The Family Owners Council becomes the forum for discussing ownership and family matters and guides the development of the family shareholder group.  An effective Council provides guidance to the Board regarding ownership and family interests, as well as concerns, and manages activities that provide continuity in family values, identity, and education.  A Council might typically meet three or four times a year and take on such activities as periodic reviews with the Chairman, discussions with family shareholders, resolution of family ownership concerns, development of ownership policies, educational events for family members, and assistance with the annual meetings.

These two fundamental governing bodies can be mapped onto the familiar three-circle model which shows the interlocking stakeholder groups of business, owners, and family.  The Board of Directors, which serves the shareholders, rightly belongs in the boundary between the Ownership and Business circles.  The Council, which serves the family and the shareholders, finds its place on the boundary of the Owners and Family circles.  Later on as the business grows and becomes even more formalized, it may be necessary to separate the family and the ownership forums by creating a family council to address the family’s evolving needs and a formal shareholders’ assembly to attend to the owners concerns.

The family enterprise is like a home with four separate rooms: strong family businesses need to separate decision-making into the owner, board, management and family rooms (see Harvard Business Review reference below).  Effective family businesses become skilled at directing the decisions to the appropriate rooms.  These rooms are not just empty boxes—they must be filled with the right people, who can effectively make the decisions for that area of the enterprise.  For many families, once the boxes are set up, it becomes easier to define the skill sets that are needed for each room and the selection process needed to select the right people.  If done well, family owners understand that they have a legitimate voice regarding the family and ownership decisions, and a place to discuss these matters responsibly.  And, business leaders, in turn, also have the appropriate forums to tackle the fundamental strategic, financial and operational issues impacting the enterprise. 

While the architecture of governance matters hugely, any governing structure needs the right processes and people to make them work.
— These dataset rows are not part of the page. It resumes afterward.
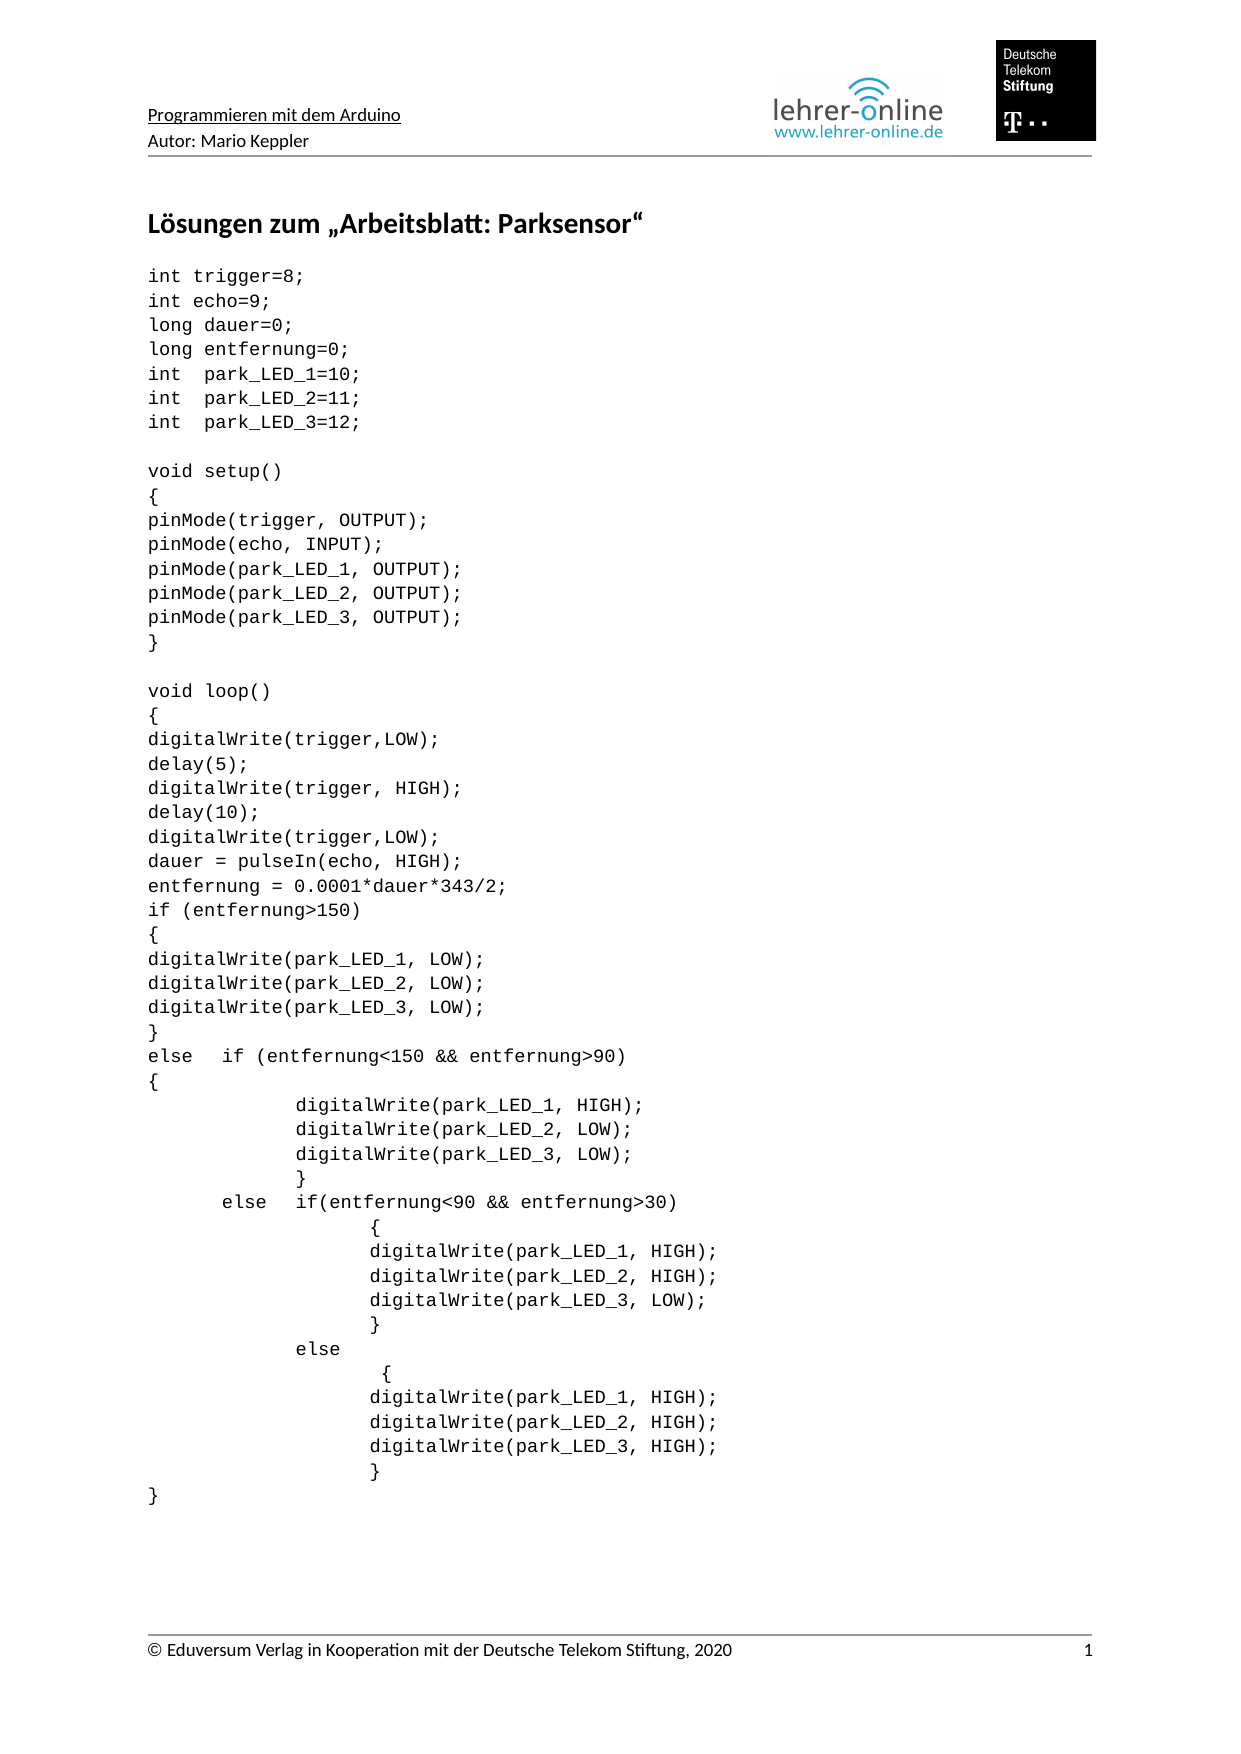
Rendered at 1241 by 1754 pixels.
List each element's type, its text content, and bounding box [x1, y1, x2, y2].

text delay(10); [148, 803, 1092, 824]
text } [148, 1461, 1092, 1483]
text } [148, 1486, 1092, 1507]
text digitalWrite(park_LED_3, LOW); [148, 1144, 1092, 1166]
text int park_LED_3=12; [148, 413, 1092, 434]
text int echo=9; [148, 291, 1092, 313]
text pinMode(park_LED_1, OUTPUT); [148, 559, 1092, 581]
text else if(entfernung<90 && entfernung>30) [148, 1193, 1092, 1214]
text digitalWrite(park_LED_3, LOW); [148, 998, 1092, 1019]
text digitalWrite(park_LED_2, LOW); [148, 974, 1092, 995]
text { [148, 925, 1092, 946]
text } [148, 1315, 1092, 1336]
text void loop() [148, 681, 1092, 703]
text pinMode(park_LED_2, OUTPUT); [148, 584, 1092, 605]
text digitalWrite(trigger, HIGH); [148, 779, 1092, 800]
text } [148, 633, 1092, 654]
text pinMode(echo, INPUT); [148, 535, 1092, 556]
text else [148, 1339, 1092, 1361]
text digitalWrite(trigger,LOW); [148, 730, 1092, 751]
text pinMode(park_LED_3, OUTPUT); [148, 608, 1092, 629]
text digitalWrite(park_LED_1, LOW); [148, 949, 1092, 971]
text { [148, 486, 1092, 508]
text long dauer=0; [148, 316, 1092, 337]
text { [148, 706, 1092, 727]
text delay(5); [148, 754, 1092, 776]
text long entfernung=0; [148, 340, 1092, 361]
text digitalWrite(park_LED_3, LOW); [148, 1291, 1092, 1312]
text digitalWrite(park_LED_1, HIGH); [148, 1096, 1092, 1117]
text } [148, 1169, 1092, 1190]
picture [996, 40, 1097, 141]
picture [772, 76, 946, 155]
text int park_LED_2=11; [148, 389, 1092, 410]
text pinMode(trigger, OUTPUT); [148, 511, 1092, 532]
text int trigger=8; [148, 267, 1092, 288]
text { [148, 1071, 1092, 1093]
text { [148, 1218, 1092, 1239]
text digitalWrite(park_LED_2, HIGH); [148, 1266, 1092, 1288]
text digitalWrite(park_LED_1, HIGH); [148, 1242, 1092, 1263]
text { [148, 1364, 1092, 1385]
text else if (entfernung<150 && entfernung>90) [148, 1047, 1092, 1068]
text digitalWrite(park_LED_1, HIGH); [148, 1388, 1092, 1409]
text entfernung = 0.0001*dauer*343/2; [148, 876, 1092, 898]
text dauer = pulseIn(echo, HIGH); [148, 852, 1092, 873]
text digitalWrite(park_LED_3, HIGH); [148, 1437, 1092, 1458]
text Lösungen zum „Arbeitsblatt: Parksensor“ [148, 205, 1092, 241]
text digitalWrite(park_LED_2, HIGH); [148, 1413, 1092, 1434]
text int park_LED_1=10; [148, 364, 1092, 386]
text digitalWrite(trigger,LOW); [148, 828, 1092, 849]
text if (entfernung>150) [148, 901, 1092, 922]
text } [148, 1023, 1092, 1044]
text void setup() [148, 462, 1092, 483]
text digitalWrite(park_LED_2, LOW); [148, 1120, 1092, 1141]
The information sharing channel between the Board and the Family Owners Council is of particular importance, along with additional communication lines between any of the evolving governing bodies.  Effective Boards and Councils find ways of letting all the stakeholders know what is being discussed and decided.  For example, one highly successful enterprise sends out quarterly letters from the Board and the Council after every quarterly meeting letting shareholders know what was discussed in the quarterly meetings.  These letters are complemented by reports and summaries in their annual meeting along with periodic phone calls and surveys with family shareholders.  At the same company, the Chairs of the Board and the Council meet regularly to coordinate their efforts and to ensure that the issues are being channeled appropriately to the right forums.
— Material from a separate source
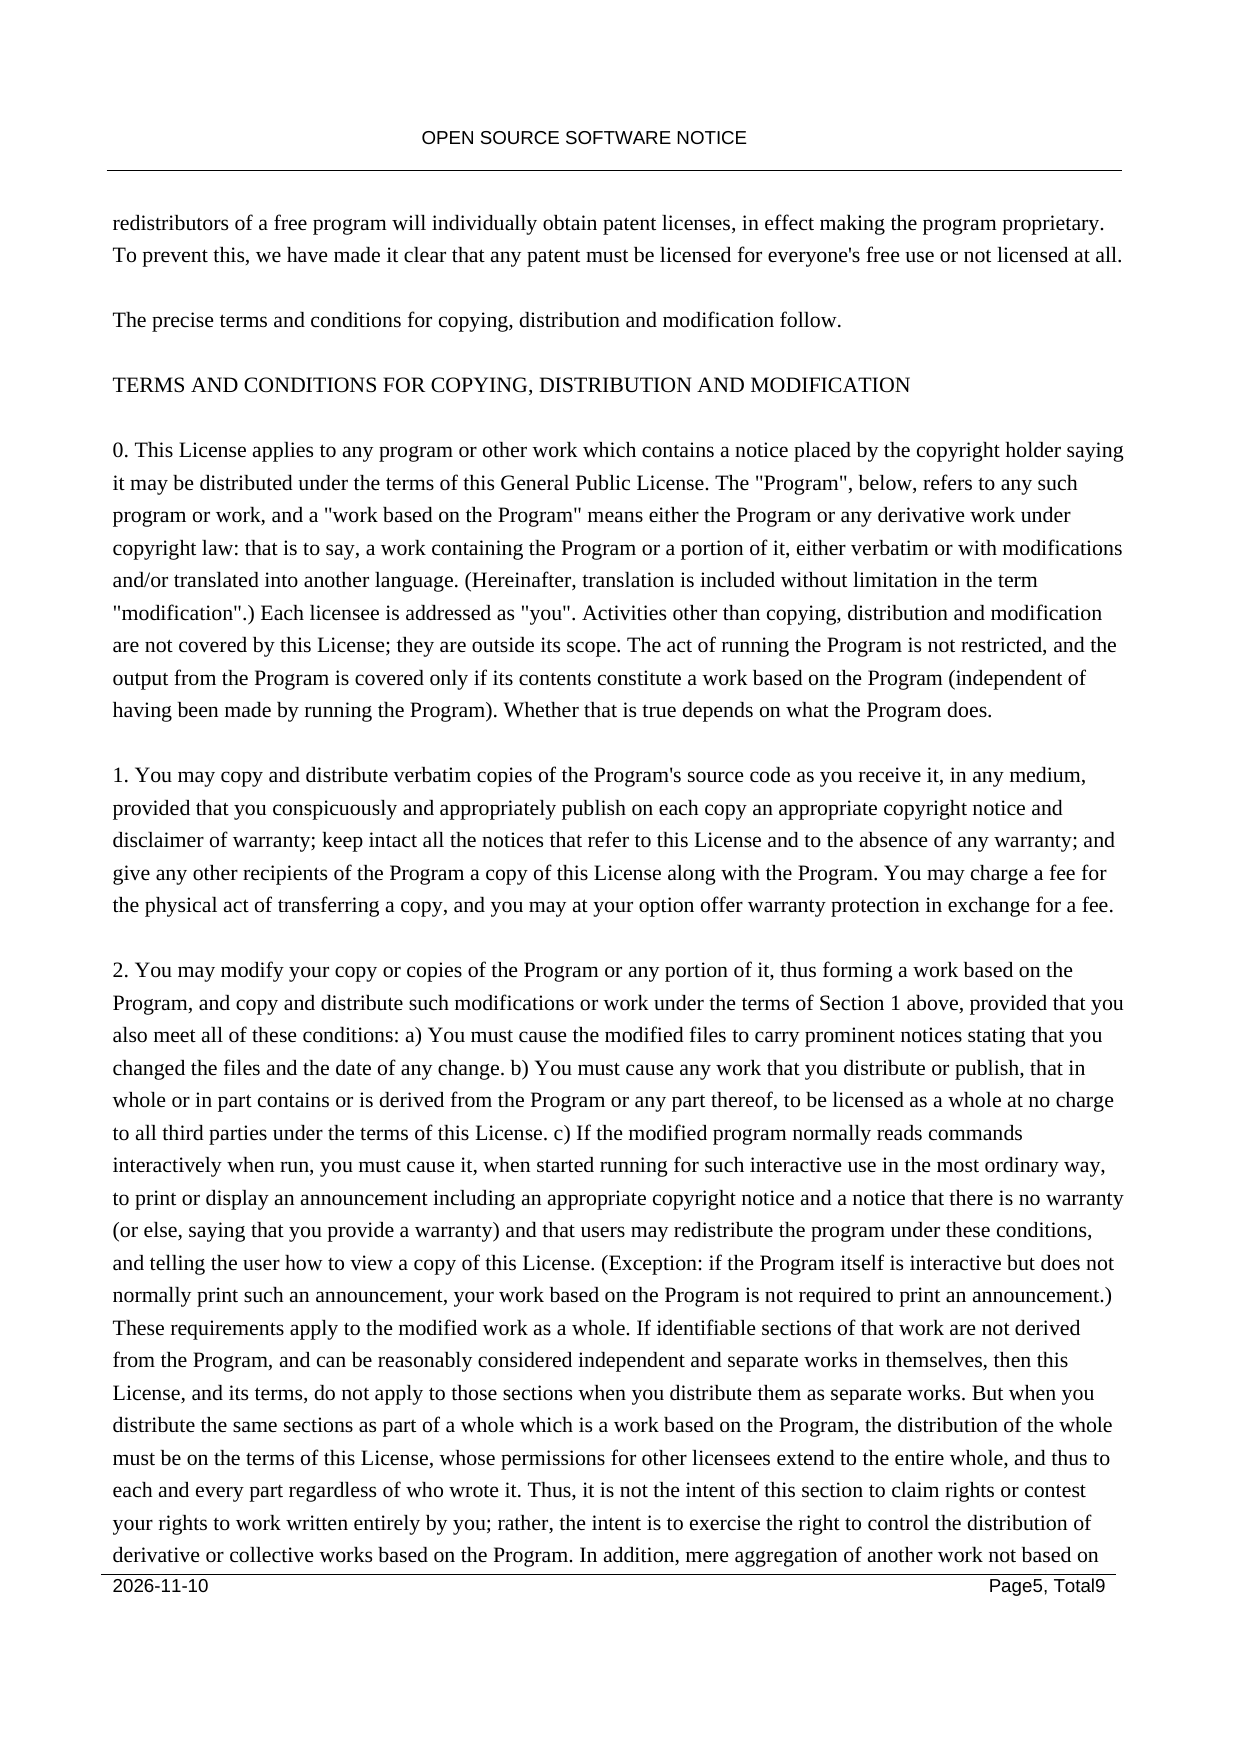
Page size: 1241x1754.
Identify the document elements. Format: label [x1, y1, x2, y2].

text [112, 206, 1128, 1571]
A founder might scratch his or her head at all these meetings and letters, but the siblings and the cousins who follow know that they are building a structure that will give them the best chance of succeeding for generations.  The key is to keep in mind that as ownership fragments with the passing of the generations someone will be making decisions on all of these fundamental issues.  Your choice is not whether things will change or not with the passage of time—they will.  Your only choice is whether you want to manage the transition to the future or not.  Experience and a growing body of research show that if the design of governance is not attended to responsibly, the likelihood of continuity will be seriously compromised.

References

Lansberg, I. (1999). Succeeding generations: Realizing the dream of families in business. Boston: Harvard Business School Press.

Baron, J., Lachenauer, R., & Ehrensberger, S. (2015, September 8). Making Better Decisions in Your Family Business. Harvard Business Review, 2015.